Meta-regression analysis showed that ME prevalence decreased by 0.00001 per unit increase in sample size, highlighting the stabilizing effect of larger sample sizes. Additionally, prevalence decreased by 0.12 per year, reflecting evolving diagnostic criteria and growing awareness among healthcare professionals. Earlier studies may have reported higher prevalence due to less stringent definitions and lower clinical awareness (34).
ME prevalence was higher in public–private hospitals, likely due to systemic differences in regulatory frameworks, staffing, medication management protocols, and resource allocation compared to fully public or private institutions. MEs result from both human and organizational factors, emphasizing the need for hospital managers to implement systematic methods for error detection, risk assessment, root-cause analysis, and preventive strategies (3).

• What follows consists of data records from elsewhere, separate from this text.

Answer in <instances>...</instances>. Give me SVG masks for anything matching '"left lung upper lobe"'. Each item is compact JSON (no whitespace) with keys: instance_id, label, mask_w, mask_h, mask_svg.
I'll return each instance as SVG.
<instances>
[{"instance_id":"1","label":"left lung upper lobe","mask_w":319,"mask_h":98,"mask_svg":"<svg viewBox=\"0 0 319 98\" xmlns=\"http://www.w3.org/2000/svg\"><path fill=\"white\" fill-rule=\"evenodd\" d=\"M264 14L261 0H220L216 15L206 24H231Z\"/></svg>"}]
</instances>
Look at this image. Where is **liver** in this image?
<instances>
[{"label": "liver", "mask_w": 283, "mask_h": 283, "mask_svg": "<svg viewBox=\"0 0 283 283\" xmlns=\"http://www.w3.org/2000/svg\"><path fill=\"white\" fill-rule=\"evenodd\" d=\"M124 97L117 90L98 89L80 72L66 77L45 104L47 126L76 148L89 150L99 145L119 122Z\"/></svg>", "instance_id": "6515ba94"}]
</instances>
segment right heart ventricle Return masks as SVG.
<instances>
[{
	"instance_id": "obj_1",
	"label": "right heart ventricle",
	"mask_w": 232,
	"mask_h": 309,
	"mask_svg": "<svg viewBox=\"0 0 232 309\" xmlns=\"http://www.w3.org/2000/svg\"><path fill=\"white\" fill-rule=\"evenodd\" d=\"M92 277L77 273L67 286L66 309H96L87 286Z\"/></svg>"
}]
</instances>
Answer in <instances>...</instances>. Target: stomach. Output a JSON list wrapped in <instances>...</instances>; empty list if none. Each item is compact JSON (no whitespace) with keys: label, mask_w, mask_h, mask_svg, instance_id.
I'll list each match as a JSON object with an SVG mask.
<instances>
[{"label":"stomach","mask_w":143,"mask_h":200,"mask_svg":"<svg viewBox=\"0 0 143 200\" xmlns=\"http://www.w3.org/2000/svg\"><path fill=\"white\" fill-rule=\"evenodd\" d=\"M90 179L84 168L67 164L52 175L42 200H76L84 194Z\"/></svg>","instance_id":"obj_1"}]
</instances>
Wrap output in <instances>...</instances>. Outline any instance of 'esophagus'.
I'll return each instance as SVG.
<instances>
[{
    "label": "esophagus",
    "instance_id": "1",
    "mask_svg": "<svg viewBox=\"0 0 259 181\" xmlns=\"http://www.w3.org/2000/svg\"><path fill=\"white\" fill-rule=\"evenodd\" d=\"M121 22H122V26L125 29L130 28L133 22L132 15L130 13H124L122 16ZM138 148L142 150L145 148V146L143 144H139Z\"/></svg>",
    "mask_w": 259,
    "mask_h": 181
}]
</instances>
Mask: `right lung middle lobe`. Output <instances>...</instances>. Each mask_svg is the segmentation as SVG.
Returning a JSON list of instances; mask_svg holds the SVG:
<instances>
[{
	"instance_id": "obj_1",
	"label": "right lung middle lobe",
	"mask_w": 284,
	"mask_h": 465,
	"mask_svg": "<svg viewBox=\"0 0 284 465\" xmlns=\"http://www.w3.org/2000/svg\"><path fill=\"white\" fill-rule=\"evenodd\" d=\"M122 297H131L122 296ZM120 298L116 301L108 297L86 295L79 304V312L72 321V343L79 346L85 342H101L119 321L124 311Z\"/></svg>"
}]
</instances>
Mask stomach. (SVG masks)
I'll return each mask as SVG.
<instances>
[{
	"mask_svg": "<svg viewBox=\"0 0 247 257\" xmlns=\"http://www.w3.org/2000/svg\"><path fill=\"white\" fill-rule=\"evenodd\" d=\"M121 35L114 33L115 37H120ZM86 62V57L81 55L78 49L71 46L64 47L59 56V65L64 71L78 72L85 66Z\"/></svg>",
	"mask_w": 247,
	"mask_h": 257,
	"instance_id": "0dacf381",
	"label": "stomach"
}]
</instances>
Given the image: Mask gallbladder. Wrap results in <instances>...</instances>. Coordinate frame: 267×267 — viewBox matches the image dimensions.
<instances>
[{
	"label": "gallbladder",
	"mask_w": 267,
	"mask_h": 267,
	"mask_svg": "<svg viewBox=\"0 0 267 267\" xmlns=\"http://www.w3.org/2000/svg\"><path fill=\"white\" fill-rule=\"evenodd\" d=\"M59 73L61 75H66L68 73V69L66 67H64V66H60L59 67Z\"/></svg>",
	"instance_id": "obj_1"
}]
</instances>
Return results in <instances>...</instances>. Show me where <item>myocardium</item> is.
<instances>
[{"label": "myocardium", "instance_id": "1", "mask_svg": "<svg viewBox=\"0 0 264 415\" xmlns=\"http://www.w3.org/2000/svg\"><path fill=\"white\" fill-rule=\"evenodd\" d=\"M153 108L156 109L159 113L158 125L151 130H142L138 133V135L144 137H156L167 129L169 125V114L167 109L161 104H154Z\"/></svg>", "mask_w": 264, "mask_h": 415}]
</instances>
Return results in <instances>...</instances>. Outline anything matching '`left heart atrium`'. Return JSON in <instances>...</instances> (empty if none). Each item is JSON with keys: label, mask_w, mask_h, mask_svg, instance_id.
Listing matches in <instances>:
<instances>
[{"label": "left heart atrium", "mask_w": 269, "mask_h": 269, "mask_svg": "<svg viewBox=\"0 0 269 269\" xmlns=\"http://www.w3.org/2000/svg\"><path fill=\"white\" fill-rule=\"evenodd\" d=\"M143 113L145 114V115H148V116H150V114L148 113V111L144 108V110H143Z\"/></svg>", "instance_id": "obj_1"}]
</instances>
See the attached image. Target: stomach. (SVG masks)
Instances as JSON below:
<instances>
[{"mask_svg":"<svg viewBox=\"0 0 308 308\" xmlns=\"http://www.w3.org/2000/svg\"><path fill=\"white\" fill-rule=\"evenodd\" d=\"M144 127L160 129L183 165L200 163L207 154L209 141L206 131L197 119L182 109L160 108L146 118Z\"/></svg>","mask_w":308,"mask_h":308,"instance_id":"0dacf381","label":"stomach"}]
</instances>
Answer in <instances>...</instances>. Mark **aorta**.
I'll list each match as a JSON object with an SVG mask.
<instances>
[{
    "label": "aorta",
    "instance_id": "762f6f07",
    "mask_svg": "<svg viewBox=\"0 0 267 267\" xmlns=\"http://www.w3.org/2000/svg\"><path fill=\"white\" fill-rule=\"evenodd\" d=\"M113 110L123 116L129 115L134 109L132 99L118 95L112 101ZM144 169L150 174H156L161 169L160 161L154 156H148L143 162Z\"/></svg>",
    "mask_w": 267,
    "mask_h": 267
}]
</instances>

Incomplete reporting in some studies limited the analysis. Important variables such as types of MEs, patient gender, work shifts, number of shifts, staff experience, and age were often unreported. Future research should address these gaps to enhance the reliability of meta-analyses.
Implications for practice
Overall, the prevalence of medication errors (MEs) in EMR hospitals appears low; however, the limited number of studies and relatively small sample sizes warrant cautious interpretation. Further quantitative research across EMR countries, complemented by qualitative studies, is recommended to achieve a more comprehensive understanding of ME prevalence and to guide evidence-based patient safety interventions. Effective strategies to reduce MEs should address both human factors (e.g., staff training, workload management) and organizational factors (e.g., standardization of medication protocols, implementation of accreditation programs).
Acknowledgments
Not applicable.
Conflicts of interest
The authors declare that they have no competing interests.
Funding
No funding.
Authors' Contributions
MA, AB and PI participated in the design of the study. PI, MA, MP, RCB, MS, and FB undertook the literature review process. All authors drafted the manuscript. All authors read and approved the final manuscript.